= VOS Hestia =

The VOS Hestia (sometimes BOS Hestia) is a deep-sea tug which operates under the Italian flag. The ship was used as a rescue ship for the British organisation Save the Children in the Mediterranean from 2016 to 2018 and rescued refugees fleeing by boat from distress at sea.

==Ship==
The VOS Hestia is an anchor-handling tug and offshore supply vessel built in China in 2009. The bollard pull is 68.4 t. VOS Hestia is 59 m long. The ship has powerful pumps and fire-fighting cannons. VOS Hestia is equipped for fighting oil spills. The ship is owned by Vroon Offshore Italia Srl and in 2021 sailed under the Italian flag; in 2025 the boat sailed under the flag of Tuvalu.

==Charter to Save the Children==
The aid organisation Save the Children announced in August 2016 that it wanted to rescue refugees in the Mediterranean with its own rescue ship. The organisation chartered the VOS Hestia and was involved in the Italian-led sea rescue operation from September 2016. The ship was modified so that around 300 people can be accommodated.

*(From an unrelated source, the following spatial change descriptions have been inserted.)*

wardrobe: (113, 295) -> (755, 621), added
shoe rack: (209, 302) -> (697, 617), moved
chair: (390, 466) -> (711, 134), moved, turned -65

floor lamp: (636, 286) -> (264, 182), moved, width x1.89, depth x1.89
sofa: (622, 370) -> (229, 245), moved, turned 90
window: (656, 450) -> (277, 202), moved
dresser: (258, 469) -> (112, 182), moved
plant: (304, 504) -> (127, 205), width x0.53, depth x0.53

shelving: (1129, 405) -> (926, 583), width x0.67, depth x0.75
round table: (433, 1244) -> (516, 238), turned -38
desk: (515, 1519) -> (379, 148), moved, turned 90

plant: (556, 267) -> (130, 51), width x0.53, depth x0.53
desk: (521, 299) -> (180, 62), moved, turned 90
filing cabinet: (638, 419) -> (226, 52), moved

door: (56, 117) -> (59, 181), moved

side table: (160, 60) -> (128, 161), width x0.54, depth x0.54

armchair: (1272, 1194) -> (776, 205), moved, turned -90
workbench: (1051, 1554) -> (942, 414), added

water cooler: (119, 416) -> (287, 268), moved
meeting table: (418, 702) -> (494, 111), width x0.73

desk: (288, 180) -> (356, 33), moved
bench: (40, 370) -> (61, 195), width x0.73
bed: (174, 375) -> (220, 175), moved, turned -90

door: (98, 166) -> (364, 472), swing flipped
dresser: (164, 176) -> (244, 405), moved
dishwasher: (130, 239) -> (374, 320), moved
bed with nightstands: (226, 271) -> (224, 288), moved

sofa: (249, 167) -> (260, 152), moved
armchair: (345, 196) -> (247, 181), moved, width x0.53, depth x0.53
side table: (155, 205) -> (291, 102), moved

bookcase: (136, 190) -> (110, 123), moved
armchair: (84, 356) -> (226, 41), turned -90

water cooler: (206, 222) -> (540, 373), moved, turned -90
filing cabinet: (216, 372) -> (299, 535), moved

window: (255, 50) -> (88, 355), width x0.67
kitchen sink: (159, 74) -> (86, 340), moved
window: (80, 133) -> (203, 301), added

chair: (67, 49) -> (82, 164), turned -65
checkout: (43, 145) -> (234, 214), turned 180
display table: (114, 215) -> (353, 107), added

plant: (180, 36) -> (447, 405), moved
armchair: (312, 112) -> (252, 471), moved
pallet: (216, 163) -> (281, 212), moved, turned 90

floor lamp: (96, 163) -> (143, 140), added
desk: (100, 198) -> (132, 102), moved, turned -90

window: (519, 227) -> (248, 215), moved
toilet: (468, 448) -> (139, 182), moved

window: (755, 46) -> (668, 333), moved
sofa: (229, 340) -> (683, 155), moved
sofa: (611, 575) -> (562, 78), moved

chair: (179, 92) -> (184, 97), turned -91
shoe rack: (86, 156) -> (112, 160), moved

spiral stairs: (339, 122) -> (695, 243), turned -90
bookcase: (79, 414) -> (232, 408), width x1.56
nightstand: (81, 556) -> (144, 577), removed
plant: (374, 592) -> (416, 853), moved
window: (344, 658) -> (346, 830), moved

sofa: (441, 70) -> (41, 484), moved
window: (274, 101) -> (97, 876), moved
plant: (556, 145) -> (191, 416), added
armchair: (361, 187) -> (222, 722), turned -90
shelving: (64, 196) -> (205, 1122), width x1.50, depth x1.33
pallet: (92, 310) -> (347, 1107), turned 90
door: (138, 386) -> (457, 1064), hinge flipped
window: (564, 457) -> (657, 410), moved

The Italian company IMI Security Service provided security guards to protect the ship's crew. At the end of October 2017, the Italian police searched the VOS Hestia in the port of Catania on suspicion of "illegal behaviour by third parties". Save the Children stressed in a statement that the search was "material on crimes that are not currently related to our organisation"; nevertheless they announced the end of the operation.